Disabled? Differently Abled.

Your job. Your social life. Your kid’s soccer tournament. Only a major overhaul can fix your WIP’s* character arc. And the last story you submitted for publication got a flat rejection. How do you stay motivated to write when the universe is against you?

Two of our members keep writing in spite of challenges. Or maybe because of them?

“My biggest fear is being pigeonholed,” says Paul Martz of Erie, Colorado, who has been effectively blind since 2014. A 2022 Roswell Award winner, Paul serves as the group’s RMFW Spec-Fic Group’s New Member Liaison and Website system Administrator. “I don’t want an editor to think I’m only good for writing blind memoirs. That’s not a problem in my critique group. They treat me like a science fiction writer and help me improve.”

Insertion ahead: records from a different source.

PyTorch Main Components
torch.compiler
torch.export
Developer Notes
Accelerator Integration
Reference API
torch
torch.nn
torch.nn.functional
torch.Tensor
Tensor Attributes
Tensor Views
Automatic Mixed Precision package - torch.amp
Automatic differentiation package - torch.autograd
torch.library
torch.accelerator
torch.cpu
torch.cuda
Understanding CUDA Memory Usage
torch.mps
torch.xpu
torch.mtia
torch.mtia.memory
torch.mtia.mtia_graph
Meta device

Another member, Bonnie McCune, has a comparable situation, but hers is height. Breaking the yardstick at four feet, ten inches, throughout her life she’s struggled against people’s stereotypes that shorties are less mature, less competent, and, dare we think it?, less attractive. “People literally talk over my head, so discussions leave me out. That’s why I try to have conversations seated at a table.”

Speculative fiction encompasses science fiction, fantasy, and horror. Do any of these speculative genres present challenges to disabled writers? “If I were sighted, it would be much easier for me to watch the latest science fiction film or streaming series, or read the latest print books,” says Paul. “But I write science fiction because it’s not limited by what I can see, only by what I can imagine.”

“My writing always starts with a what-if question. I write in several genres, but the query is the jumping-off point,” Bonnie says. “This can throw content into lots of soul-searching, most of which I have to edit out. Boo-hoo.”

Painful, yes. An ache all writers must accustom themselves to. But a way to grow, both as a person and a writer. Disabled or not, many writers face similar challenges, and the world is a hard place. How can a writer stay motivated when the writing industry seems geared toward rejection for writers with disabilities?

“Present yourself as a writer first,” Paul says. “If your disability isn’t an issue for you, people will see that and respond accordingly.”

“Remember ALL writers get rejected,” says Bonnie. “It’s part of the process. Keep in mind if you never try to get published, the answer to you is always NO.”

How does experience influence writing? “Blind stereotypes are easy to spot, and I try to steer critique partners away from them,” says Paul. “I’m planning my first novel at the moment, and the setting is a technology-dependent world where technology has become too complex to maintain. It’s based on real experiences I’ve had with the assistive technology tools that are supposed to make smartphones and websites usable by the vision impaired.”

Bonnie thinks back. “A writer friend of mine always reminds me, ‘Everything is material.’” Whether you have a disability, a friend with one, or simply are interested in writing from that perspective, you may find your creativity enhanced by that point of view. “I think I incorporate unexpected points of view because my physical world consists of that,” she adds.

Writing is one area in life, one skill, in which the playing field becomes leveled. Writers are evaluated ultimately by their writing. An incentive, an energizer, to keep on keeping on.

—by Paul Martz & Bonnie McCune

1 thought on “Disabled? Differently Abled.”

  1. My disability is invisible. I have a 40% hearing loss in one ear. I joke that since it’s my right, when I’m driving I can’t hear my husband telling me what to do. 😉 But I find it difficult to understand videos that don’t offer closed captions, even if I’m wearing headphones and have the volume up. There are certain frequencies that I simply can’t hear. My hearing aid helps, but I can’t wear it with headphones. I also have tinnitus, and have to put it out of my mind or it would be a source of constant frustration. Few things make it go away.